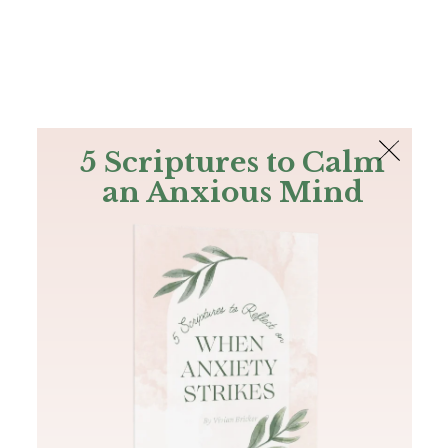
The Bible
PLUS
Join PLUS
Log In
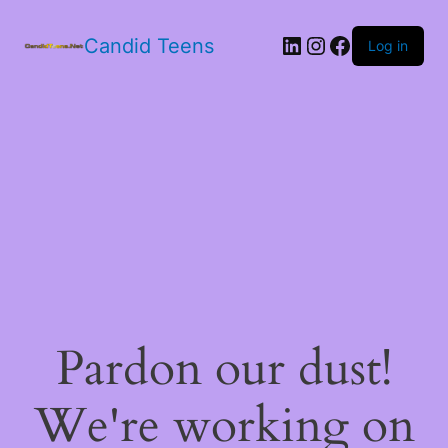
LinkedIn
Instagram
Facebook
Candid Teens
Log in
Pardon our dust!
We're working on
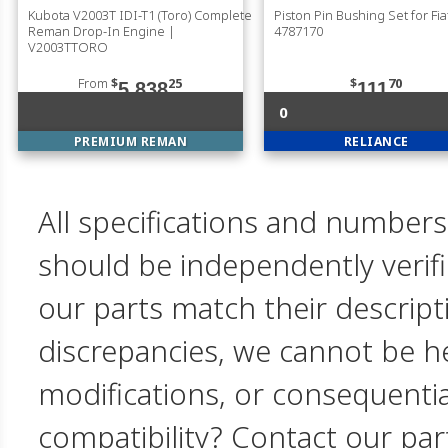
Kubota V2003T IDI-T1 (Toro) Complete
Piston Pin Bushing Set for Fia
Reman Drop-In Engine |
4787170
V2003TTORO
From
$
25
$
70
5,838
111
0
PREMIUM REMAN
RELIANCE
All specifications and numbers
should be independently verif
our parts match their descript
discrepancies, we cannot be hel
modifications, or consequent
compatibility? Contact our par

--------------------------------------------------

Exercise directions:
Can you give all of these lines again word for word, leaving the pictures out?

Exercise result:
The Bible
PLUS
Join PLUS
Log In
LinkedIn
Instagram
Facebook
Candid Teens
Log in
Pardon our dust!
We're working on
Kubota V2003T IDI-T1 (Toro) Complete
Piston Pin Bushing Set for Fia
Reman Drop-In Engine |
4787170
V2003TTORO
From
$
25
$
70
5,838
111
0
PREMIUM REMAN
RELIANCE
All specifications and numbers
should be independently verif
our parts match their descript
discrepancies, we cannot be hel
modifications, or consequent
compatibility? Contact our par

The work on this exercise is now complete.